Aku tak mengatakan perjalanan dan kehidupan rumah tangga kami berjalan mulus tanpa masalah, tapi Alhamdulillah setiap Allah berikan ujian, Allah pula yang membantu kami melewatinya. LDR sejak awal menikah adalah ujian, tapi Allah kuatkan cinta kami dengannya. Kondisi ekonomi yang pas-pasan saat awal menikah adalah ujian, tapi Allah kirimkan rezeki dari banyak pintu untuk kami. Uang makan yang juga tak banyak dan harus pandai menghemat nyatanya Allah tetap cukupkan bahkan lebihkan untuk memberi jamuan makan kepada setiap tamu yang datang berkunjung. Kondisi rumah kontrakan kami di Jogja tak jarang mengalami bocor, banjir bahkan susah air, tapi Allah beri berita gembira dengan diterimanya suami di Jakarta. Pada kondisi seperti ini, kami masih terus menjalankan komunitas Cendekia Membumi (bergerak di bidang sosial khususnya pendidikan anak) di Madiun meskipun terasa berat dan terseok-seok terkendala SDM, pendanaan dan waktu. Kini, jika kuingat kembali, maka hati terasa hangat dan mata berkaca-kaca.
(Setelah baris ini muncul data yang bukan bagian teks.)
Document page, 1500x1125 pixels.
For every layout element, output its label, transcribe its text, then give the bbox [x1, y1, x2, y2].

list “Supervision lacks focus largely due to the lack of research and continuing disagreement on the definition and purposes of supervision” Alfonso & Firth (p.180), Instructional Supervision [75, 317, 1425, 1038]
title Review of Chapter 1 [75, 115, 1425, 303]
Yang kami pelajari dan ambil hikmah dari perjalanan awal menikah kami hingga titik ini adalah kami betul-betul merasakan bahwa pertolongan Allah itu nyata, bahwa di setiap kesulitan ada kemudahan, bahwa saat kita mendahulukan Allah maka Allah benar-benar akan memudahkan urusan kita, dan lagi nikmat Allah mana yang kita dustakan, karena bahkan tiap hembusan napas dan denyut nadi kita adalah hal yang patut disyukuri.

Pesan cinta dari kami, nikah muda boleh tapi pelajari dan siapkan dulu segala sesuatunya. Dari kewajiban dan hak suami istri, kesehatan terutama gizi dan reproduksi, pengelolaan keuangan, penjagaan ibadah pada Allah, manajemen waktu – emosi – konflik, semuanya perlu dipelajari dan disiapkan. Supaya kita paham konsekuensi, tanggung jawab, tugas dan kewajiban apa yang akan kita hadapi saat menjalani masa pernikahan. Karena pernikahan adalah mitsaqan ghalizan. Perjanjian suci nan akbar yang disaksikan Allah dan penduduk langit. Yang di dalamnya segala ibadah berpotensi dilipatgandakan pahalanya.
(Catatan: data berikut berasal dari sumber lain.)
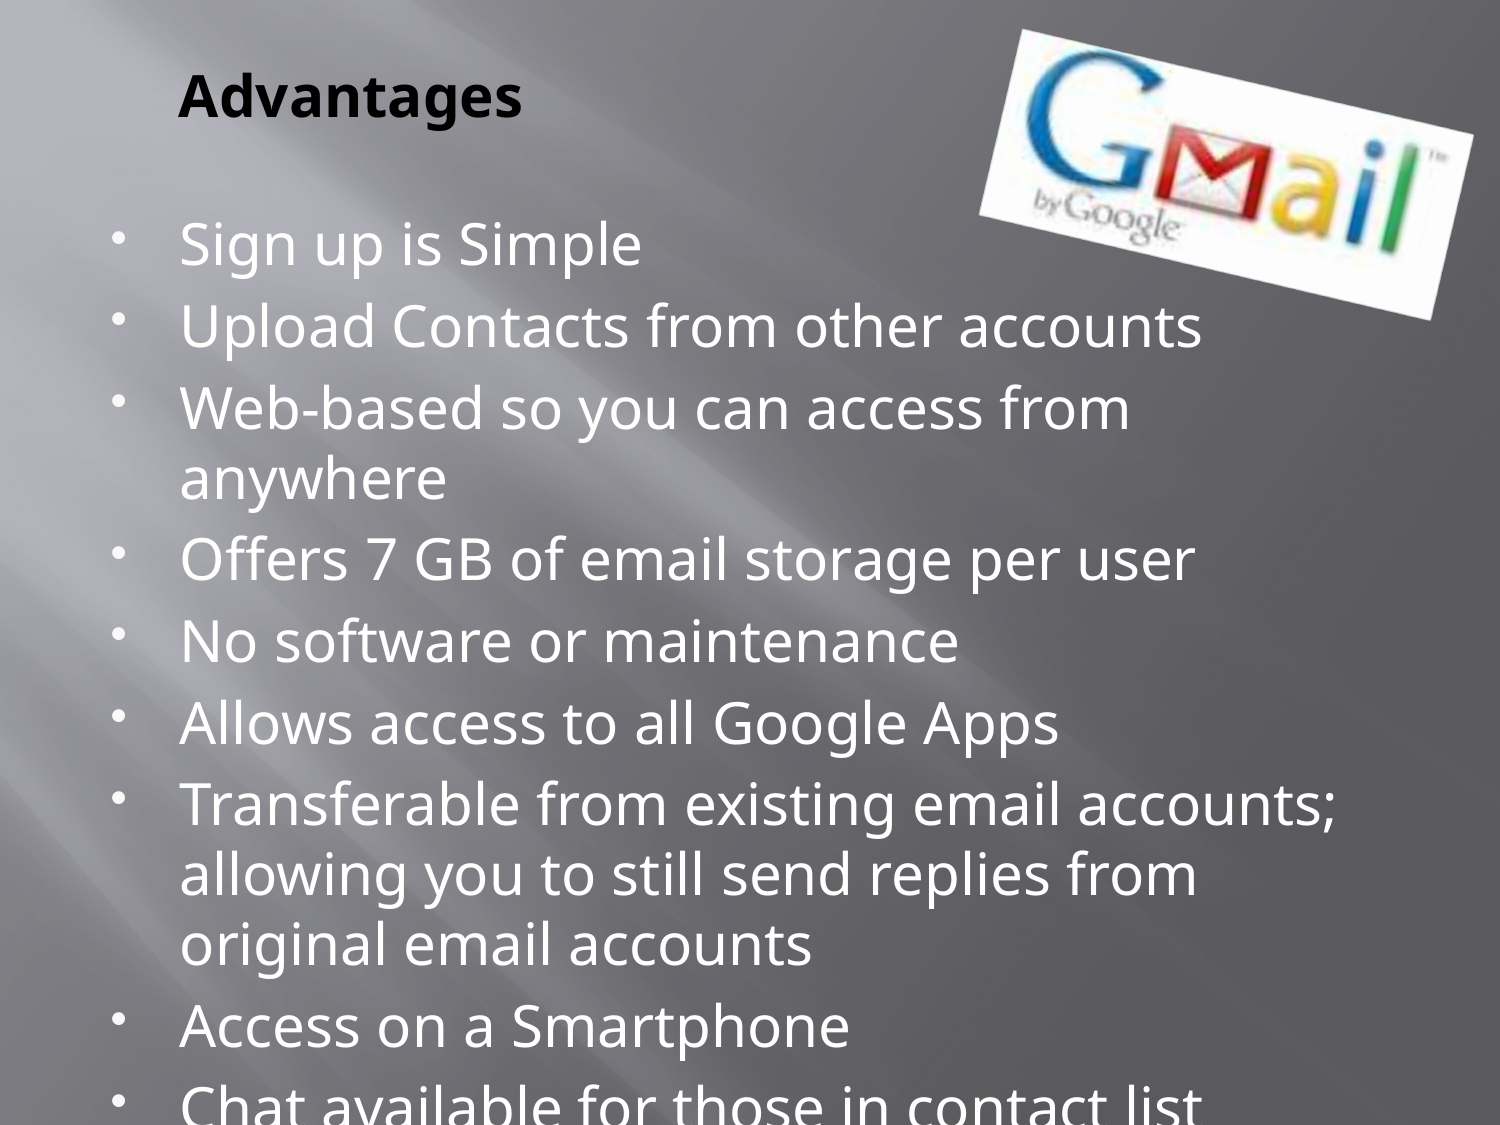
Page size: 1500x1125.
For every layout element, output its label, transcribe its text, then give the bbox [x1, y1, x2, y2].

picture [980, 30, 1473, 319]
list Sign up is Simple Upload Contacts from other accounts Web-based so you can access from anywhere Offers 7 GB of email storage per user No software or maintenance Allows access to all Google Apps Transferable from existing email accounts; allowing you to still send replies from original email accounts Access on a Smartphone Chat available for those in contact list [75, 200, 1425, 943]
title Advantages [50, 37, 653, 150]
InsyaAllah cerita lebih lengkap tentang proses kami menjemput hadirnya malaikat kecil kami akan kutulis terpisah. Bagaimana persiapan status gizi yang lebih baik, kenapa harus diperbaiki, apa saja yang dilakukan saat promil, hingga proses persalinan dan pasca salin, InsyaAllah akan kubagikan di tulisan berikutnya. See you.